In the case of patients with early stage non-small cell lung cancer, doctors usually recommend surgery but not toxic chemotherapy. No studies have proved that chemotherapy extends enough patients' lives, said Harpole, the surgeon.

But in the trial of the new Duke test, patients with Potti's genetic fingerprint will receive chemotherapy as additional treatment.

In time, Potti expects genetic descriptions of different lung cancer types will advance treatment in other ways, too. Genetic insight should lead to more specialized drugs targeting the molecular biology of different cancer strains. That has already occurred in breast cancer treatment.

For Beth Williams of North Raleigh, a lung cancer survivor, any progress toward saving lives is worthwhile.

A retired computer programmer, Williams was diagnosed with early stage lung cancer in 2000. She would have taken a test to better gauge her type of cancer in a minute, she said, if one had been available.

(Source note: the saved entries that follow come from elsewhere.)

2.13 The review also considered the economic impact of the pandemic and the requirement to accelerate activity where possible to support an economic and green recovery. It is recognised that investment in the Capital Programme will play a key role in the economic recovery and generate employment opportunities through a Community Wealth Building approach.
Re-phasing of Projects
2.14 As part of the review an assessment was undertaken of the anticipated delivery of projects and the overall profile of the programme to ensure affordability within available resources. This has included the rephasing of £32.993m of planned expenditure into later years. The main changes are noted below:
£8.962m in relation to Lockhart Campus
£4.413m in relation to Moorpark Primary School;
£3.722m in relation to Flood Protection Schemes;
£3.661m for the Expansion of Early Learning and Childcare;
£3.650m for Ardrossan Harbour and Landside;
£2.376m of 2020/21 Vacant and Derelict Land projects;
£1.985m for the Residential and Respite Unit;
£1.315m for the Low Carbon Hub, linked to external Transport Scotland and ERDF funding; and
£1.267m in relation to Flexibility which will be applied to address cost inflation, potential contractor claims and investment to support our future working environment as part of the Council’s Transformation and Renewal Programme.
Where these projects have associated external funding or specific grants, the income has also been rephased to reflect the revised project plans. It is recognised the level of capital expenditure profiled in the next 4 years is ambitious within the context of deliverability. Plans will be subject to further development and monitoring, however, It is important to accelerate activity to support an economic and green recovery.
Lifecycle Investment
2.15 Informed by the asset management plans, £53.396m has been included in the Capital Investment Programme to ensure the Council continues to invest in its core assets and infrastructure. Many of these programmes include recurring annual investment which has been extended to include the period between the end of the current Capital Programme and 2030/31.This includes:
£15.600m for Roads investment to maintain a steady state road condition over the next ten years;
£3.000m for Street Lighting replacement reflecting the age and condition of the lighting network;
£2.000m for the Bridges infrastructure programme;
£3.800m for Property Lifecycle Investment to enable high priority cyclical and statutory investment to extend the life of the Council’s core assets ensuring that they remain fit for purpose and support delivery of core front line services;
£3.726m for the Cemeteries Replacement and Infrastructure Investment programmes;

"I don't know anyone who would say this is not a step toward beating this disease," she said.

Inadequate research

Like many people concerned about the toll of lung cancer, Williams, 67, says the disease doesn't get enough research attention. The nonprofit LUNGevity Foundation, which raises money for lung cancer research, calculated that federal spending on breast cancer research in 2005 equaled $13,704 per death from that disease, compared with $1,627 per lung cancer death.

"Lung cancer is a neglected issue," Williams said. "But it's the No. 1 cancer killer of men and women."

Potti, the genetics researcher, said people have very pessimistic views on lung cancer. That doesn't help.

"There is a lot of nihilistic behavior related to lung cancer. People say these people did it to themselves," Potti said. "If this test and this approach does any good, maybe it can give some people hope."